Rome, grand-peur et décadence

Comment s’effondre un monde qui se croyait éternel. L’essai de Bryan Ward Perkins sur la fin de l’Empire sonne comme un avertissement sur notre propre déclin.

Depuis une trentaine d’années, des historiens remettent en question la thèse, en vogue depuis le XVIIIe siècle, du déclin continu de l’Empire romain suivi d’une capitulation face aux barbares, scellant la fin d’un monde. Mieux vaudrait parler, à les en croire, d’un gentleman’s agreement, eût-il parfois été contraint, entre Goths, Vandales, Burgondes… et Rome. La nature de cet échange ? La paix contre des territoires et des espèces sonnantes et trébuchantes.

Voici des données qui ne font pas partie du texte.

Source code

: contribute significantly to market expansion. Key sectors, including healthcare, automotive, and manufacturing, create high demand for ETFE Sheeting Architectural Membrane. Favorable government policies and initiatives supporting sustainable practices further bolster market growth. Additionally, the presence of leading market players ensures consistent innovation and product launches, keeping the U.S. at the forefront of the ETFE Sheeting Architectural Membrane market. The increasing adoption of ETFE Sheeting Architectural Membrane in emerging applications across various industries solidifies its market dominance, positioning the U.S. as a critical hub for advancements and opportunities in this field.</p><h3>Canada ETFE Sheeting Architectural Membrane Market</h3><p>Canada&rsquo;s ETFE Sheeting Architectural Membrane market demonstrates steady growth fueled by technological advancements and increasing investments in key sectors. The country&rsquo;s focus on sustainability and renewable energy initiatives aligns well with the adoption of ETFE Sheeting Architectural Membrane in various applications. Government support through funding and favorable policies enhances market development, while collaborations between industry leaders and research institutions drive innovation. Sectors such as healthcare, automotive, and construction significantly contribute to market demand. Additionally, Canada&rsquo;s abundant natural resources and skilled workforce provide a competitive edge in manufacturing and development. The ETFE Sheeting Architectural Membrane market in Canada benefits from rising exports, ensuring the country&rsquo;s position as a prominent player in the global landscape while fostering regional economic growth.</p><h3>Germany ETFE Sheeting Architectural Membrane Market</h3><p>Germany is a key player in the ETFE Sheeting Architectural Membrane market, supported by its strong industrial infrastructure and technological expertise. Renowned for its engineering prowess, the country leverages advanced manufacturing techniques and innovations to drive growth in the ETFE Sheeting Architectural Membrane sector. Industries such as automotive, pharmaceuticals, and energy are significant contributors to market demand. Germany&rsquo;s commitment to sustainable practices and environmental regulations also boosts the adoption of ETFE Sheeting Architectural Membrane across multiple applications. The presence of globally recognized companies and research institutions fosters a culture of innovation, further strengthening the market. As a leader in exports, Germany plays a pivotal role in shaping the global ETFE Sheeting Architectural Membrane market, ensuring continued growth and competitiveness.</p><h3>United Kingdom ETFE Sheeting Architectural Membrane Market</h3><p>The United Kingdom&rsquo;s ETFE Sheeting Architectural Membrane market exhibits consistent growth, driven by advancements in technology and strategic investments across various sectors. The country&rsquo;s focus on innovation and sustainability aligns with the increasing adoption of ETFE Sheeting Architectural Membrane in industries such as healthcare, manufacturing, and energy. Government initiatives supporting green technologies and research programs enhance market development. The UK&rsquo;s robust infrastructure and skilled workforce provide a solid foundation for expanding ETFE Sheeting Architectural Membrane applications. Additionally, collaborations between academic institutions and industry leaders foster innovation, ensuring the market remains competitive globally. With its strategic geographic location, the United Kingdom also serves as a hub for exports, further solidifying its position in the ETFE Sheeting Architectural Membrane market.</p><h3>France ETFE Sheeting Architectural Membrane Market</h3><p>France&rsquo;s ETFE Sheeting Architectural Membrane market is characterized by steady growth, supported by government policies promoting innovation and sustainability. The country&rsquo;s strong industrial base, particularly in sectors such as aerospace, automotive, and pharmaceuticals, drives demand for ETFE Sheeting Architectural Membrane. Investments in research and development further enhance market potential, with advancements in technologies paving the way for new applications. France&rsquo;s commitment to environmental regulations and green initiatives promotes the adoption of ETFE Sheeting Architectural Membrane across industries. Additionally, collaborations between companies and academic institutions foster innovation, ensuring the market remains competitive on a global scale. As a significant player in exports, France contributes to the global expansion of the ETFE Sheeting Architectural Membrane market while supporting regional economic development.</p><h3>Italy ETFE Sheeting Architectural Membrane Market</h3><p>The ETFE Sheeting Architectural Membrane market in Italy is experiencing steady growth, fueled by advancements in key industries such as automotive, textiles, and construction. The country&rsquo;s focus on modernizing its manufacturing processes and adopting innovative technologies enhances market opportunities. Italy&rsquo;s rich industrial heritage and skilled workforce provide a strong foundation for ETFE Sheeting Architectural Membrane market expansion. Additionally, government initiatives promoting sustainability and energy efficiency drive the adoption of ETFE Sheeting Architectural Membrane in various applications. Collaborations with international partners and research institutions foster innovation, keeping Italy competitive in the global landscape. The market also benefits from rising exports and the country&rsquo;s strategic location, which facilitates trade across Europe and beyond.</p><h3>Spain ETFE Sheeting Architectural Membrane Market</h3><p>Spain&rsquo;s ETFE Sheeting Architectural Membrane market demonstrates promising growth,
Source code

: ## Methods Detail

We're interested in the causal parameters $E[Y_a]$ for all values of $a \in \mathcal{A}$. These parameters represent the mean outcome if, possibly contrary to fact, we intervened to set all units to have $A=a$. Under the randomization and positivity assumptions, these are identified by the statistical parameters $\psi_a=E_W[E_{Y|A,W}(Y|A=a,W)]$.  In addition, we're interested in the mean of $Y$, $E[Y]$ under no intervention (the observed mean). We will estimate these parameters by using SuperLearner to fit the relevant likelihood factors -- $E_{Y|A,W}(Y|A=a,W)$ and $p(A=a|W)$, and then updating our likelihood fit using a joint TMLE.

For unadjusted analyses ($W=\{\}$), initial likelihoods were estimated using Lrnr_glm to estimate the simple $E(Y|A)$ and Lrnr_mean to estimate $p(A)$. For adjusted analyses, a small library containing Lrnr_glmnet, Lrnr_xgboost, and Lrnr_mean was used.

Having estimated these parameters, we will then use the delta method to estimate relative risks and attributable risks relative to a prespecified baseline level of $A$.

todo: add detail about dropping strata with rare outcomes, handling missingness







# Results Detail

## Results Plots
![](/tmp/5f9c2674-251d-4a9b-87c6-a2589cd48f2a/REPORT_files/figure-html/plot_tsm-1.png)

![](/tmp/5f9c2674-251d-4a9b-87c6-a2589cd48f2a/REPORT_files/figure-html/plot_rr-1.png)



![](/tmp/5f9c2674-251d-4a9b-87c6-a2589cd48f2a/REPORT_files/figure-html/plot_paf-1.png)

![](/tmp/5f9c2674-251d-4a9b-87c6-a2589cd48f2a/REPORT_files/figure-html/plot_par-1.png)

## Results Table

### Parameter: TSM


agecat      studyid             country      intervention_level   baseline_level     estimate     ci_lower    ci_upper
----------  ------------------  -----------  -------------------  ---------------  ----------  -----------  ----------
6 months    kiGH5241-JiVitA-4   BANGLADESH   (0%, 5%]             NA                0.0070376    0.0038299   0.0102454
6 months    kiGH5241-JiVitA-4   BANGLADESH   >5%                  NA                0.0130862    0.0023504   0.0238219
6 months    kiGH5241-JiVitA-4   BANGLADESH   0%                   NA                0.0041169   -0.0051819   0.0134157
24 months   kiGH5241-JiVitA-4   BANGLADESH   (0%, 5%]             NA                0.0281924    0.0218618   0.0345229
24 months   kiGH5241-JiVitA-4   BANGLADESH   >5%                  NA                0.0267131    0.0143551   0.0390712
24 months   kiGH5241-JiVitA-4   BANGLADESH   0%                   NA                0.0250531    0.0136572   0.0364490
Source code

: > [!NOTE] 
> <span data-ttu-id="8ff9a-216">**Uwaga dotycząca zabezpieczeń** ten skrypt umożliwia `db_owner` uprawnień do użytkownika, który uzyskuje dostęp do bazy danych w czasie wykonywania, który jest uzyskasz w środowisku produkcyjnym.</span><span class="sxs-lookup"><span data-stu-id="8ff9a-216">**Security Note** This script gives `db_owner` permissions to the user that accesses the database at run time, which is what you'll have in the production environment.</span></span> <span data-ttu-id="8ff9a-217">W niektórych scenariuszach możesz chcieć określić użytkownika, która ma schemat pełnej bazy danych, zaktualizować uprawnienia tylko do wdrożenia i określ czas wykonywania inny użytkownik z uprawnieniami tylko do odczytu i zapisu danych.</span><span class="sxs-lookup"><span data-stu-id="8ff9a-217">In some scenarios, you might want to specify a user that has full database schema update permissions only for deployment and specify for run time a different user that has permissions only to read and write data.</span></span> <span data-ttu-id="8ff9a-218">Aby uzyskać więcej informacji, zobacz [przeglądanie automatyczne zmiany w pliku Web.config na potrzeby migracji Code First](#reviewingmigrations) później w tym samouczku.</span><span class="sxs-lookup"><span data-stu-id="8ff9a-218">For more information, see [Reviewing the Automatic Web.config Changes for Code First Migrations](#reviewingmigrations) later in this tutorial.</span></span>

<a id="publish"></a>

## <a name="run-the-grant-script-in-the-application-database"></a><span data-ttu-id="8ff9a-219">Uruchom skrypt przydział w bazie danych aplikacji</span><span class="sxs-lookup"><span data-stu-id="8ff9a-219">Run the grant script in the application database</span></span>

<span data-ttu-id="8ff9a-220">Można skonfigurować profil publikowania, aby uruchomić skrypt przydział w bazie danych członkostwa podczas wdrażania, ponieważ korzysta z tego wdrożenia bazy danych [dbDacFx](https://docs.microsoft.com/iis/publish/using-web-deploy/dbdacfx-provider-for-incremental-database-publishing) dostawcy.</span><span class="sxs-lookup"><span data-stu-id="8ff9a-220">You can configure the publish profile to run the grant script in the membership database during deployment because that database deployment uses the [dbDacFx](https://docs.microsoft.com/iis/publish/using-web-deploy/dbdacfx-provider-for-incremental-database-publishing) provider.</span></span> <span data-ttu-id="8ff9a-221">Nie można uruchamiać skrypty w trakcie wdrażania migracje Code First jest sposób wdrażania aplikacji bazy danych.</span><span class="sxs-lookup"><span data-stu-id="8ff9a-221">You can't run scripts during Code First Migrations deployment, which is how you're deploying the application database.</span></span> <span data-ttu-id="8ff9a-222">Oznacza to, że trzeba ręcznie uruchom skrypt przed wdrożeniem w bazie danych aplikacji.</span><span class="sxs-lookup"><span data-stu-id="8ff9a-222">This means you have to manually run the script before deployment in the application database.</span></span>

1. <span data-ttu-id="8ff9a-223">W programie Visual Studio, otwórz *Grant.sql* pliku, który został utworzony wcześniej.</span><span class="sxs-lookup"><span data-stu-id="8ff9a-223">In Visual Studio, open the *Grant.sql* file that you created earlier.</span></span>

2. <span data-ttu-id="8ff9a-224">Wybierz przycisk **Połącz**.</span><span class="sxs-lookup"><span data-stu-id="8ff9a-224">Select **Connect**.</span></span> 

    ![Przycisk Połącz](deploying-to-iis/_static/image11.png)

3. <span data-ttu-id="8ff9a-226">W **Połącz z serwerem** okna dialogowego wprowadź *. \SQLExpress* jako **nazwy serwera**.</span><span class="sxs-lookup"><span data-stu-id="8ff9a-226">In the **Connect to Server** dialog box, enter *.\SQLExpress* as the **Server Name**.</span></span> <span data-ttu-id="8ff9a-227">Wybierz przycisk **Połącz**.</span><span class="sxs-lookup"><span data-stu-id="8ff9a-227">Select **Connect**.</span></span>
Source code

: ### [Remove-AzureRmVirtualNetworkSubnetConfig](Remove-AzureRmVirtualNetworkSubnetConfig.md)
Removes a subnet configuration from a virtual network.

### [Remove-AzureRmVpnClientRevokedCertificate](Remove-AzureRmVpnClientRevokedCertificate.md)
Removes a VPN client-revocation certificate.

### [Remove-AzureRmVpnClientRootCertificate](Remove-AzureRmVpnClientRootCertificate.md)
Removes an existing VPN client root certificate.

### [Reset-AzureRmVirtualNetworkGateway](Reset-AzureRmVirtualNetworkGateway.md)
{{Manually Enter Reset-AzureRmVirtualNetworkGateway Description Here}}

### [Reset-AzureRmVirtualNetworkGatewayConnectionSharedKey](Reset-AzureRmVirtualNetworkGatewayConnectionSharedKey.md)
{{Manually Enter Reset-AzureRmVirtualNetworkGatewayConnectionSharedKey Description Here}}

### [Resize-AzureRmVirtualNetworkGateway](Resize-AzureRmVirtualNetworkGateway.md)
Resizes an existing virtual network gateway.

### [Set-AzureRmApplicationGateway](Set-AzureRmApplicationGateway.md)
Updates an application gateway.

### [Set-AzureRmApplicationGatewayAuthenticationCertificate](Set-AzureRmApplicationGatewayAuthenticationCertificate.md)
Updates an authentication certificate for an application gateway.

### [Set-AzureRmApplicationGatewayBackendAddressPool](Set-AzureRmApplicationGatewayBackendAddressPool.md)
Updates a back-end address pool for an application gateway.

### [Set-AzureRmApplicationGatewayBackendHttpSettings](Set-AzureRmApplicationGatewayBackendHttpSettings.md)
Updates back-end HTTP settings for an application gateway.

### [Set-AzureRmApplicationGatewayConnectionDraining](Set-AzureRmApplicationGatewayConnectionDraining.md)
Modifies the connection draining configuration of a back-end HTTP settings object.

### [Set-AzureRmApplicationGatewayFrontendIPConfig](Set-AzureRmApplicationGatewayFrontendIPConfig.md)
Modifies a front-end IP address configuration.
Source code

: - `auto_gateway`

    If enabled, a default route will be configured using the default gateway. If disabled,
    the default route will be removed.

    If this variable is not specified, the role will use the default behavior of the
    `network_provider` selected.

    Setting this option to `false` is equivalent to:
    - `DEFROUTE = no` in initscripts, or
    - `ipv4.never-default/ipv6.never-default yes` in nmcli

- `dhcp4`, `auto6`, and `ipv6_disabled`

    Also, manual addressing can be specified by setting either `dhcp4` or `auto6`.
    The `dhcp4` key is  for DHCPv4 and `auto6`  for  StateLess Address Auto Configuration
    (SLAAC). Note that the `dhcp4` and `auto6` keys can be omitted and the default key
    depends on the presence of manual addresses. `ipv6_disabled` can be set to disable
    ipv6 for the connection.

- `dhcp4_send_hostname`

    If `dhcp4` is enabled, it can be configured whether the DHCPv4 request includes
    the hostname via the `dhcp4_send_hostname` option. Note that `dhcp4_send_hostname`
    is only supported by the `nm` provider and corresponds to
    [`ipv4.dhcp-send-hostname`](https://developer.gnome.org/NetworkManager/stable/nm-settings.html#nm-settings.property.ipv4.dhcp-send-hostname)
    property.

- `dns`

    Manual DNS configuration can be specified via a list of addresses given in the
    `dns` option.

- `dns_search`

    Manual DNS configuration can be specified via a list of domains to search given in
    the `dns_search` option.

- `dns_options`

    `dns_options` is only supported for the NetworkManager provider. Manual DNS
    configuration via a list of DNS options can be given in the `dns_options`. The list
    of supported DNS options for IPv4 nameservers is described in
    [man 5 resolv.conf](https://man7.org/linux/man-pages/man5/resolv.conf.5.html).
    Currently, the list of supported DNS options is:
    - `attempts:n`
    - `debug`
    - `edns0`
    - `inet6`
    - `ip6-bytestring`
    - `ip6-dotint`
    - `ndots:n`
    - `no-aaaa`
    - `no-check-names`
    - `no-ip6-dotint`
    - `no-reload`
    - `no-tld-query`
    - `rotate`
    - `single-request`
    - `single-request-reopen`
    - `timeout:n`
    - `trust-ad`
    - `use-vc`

Bryan Ward Perkins, archéologue et professeur à Oxford, s’insurge contre cette vision irénique. Il démontre que les envahisseurs germaniques se sont emparés par la force de vastes terres, sans aucun accord sur le partage des ressources avec les Romains, devenus leurs sujets. Qu’importe, ensuite, que la conquête adopte des formes rapides (l’Afrique du Nord, envahie par les Vandales en dix ans) ou lentes (la Gaule, que se disputent Romains, Bretons d’outre-Manche, Saxons, Francs, Burgondes, Alains, Goths… tout au long du Ve siècle). Que les nouveaux maîtres n’aient de cesse de parler et d’écrire le meilleur latin et de se fondre dans les institutions impériales. Que l’empire d’Orient, Byzance, servi par la géographie (le Bosphore), ait pu se prémunir des invasions jusqu’au XVe siècle. Querelle d’historiens ? Pas seulement. Bryan Ward Perkins, récompensé par le prestigieux prix Hessell-Tiltman pour l’Histoire, réagit en homme du XXIe siècle :  » Les Romains, avant la chute, étaient aussi convaincus que leur monde resterait, pour l’essentiel, tel qu’il était, que nous le sommes, nous, aujourd’hui. Ils avaient tort. A nous de ne pas répéter leur erreur et de ne pas nous bercer d’une fallacieuse assurance.  » Cet essai sur l’Antiquité tardive est donc à lire comme une sévère mise en garde, en forme de récit scrupuleux, sur un effondrement provoqué par des  » fuites impossibles à colmater « , dans un climat de guerre civile et de violence sociale, dopées par une crise de l’autorité.

Bryan Ward Perkins n’est pas un idéologue. Son inspirateur serait plutôt Sherlock Holmes. Fin limier, il est toujours en quête de preuves, dégotées dans les restes de poterie, la vitesse de circulation de la monnaie et l’essoufflement de la démographie. C’est peu de dire que le diagnostic de ce médecin légiste tenace et sombre est convaincant.

La Chute de Rome. Fin d’une civilisation, par Bryan Ward Perkins, trad. de l’anglais par Frédéric Joly. Alma éditeur/Essai Histoire, 362 p.